Extracted material:
= Beginning of Section =

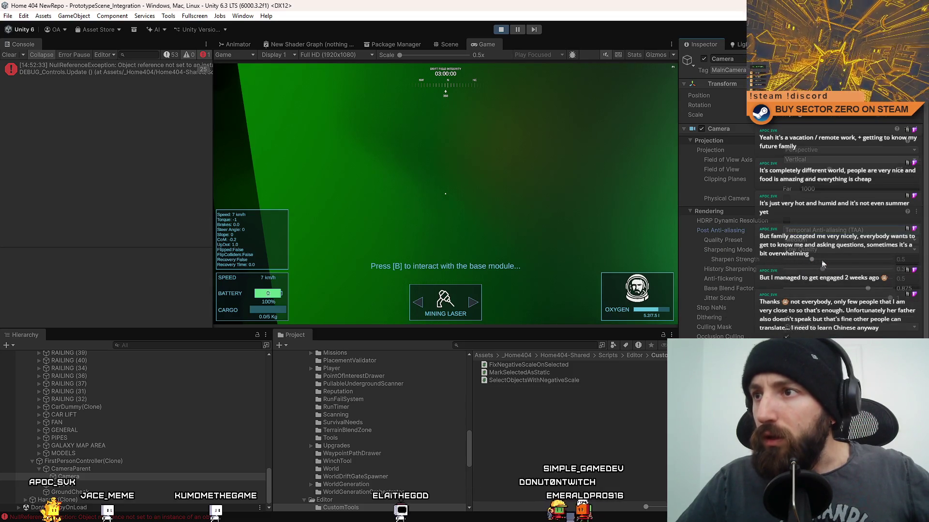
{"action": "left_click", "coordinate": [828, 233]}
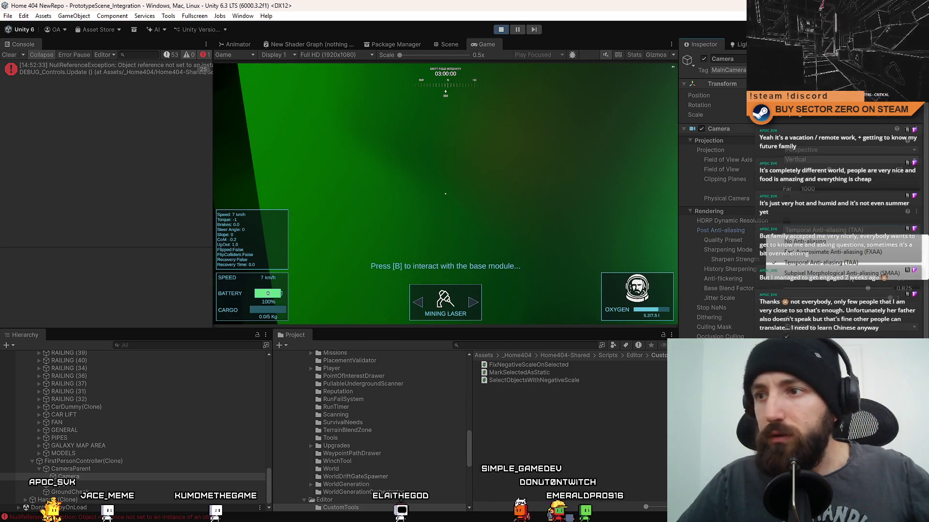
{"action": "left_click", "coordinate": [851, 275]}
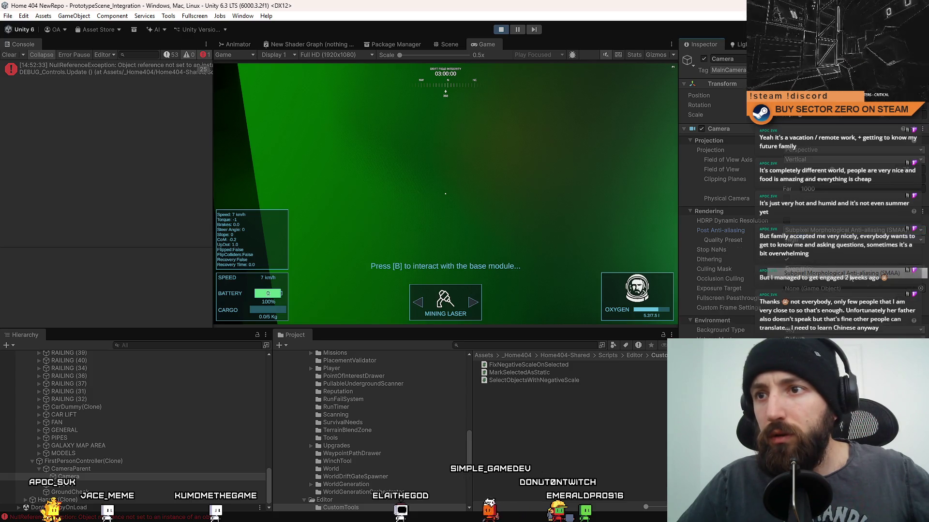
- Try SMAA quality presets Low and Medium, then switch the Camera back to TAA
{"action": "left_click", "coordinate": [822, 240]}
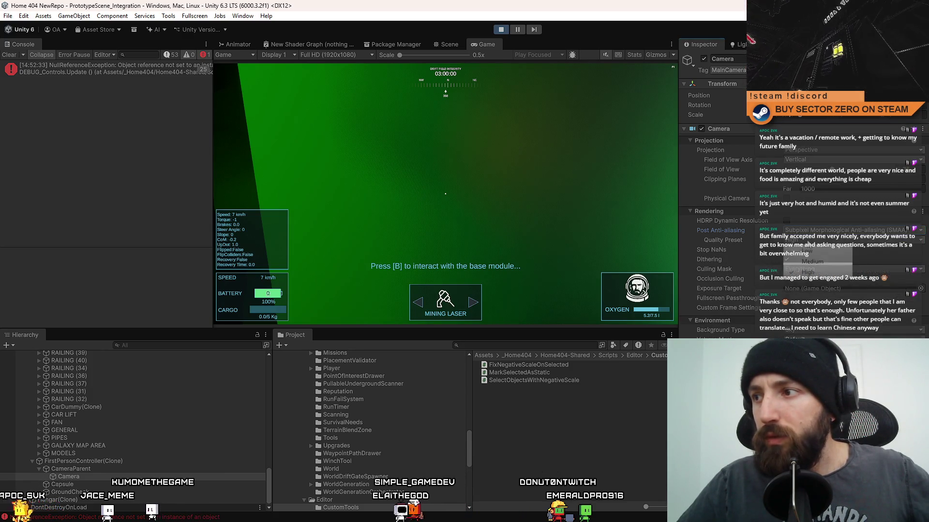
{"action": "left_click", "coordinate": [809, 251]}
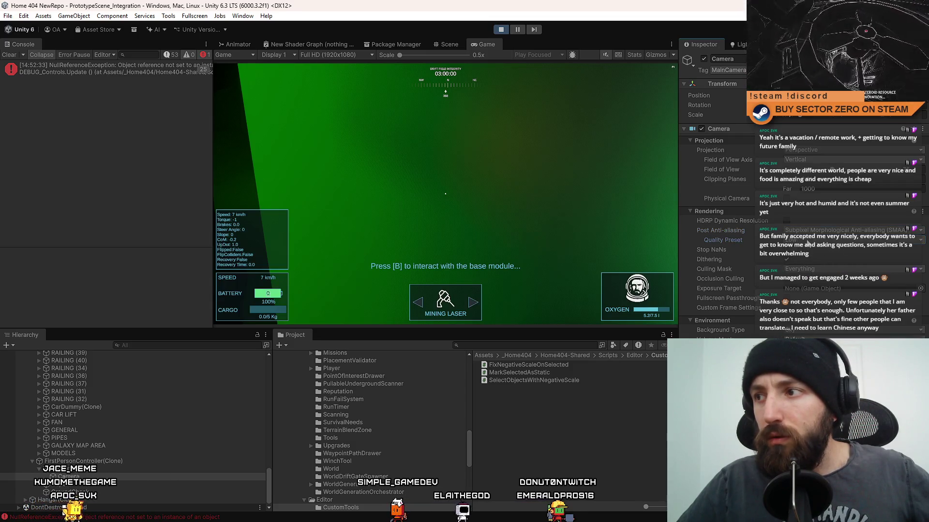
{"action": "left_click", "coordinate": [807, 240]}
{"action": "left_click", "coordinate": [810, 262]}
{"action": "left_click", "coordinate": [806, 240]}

= End of Section =

Exercise details: From the entries, work out how many lines include the word "coordinate", answering with the number only.

Exercise response: 7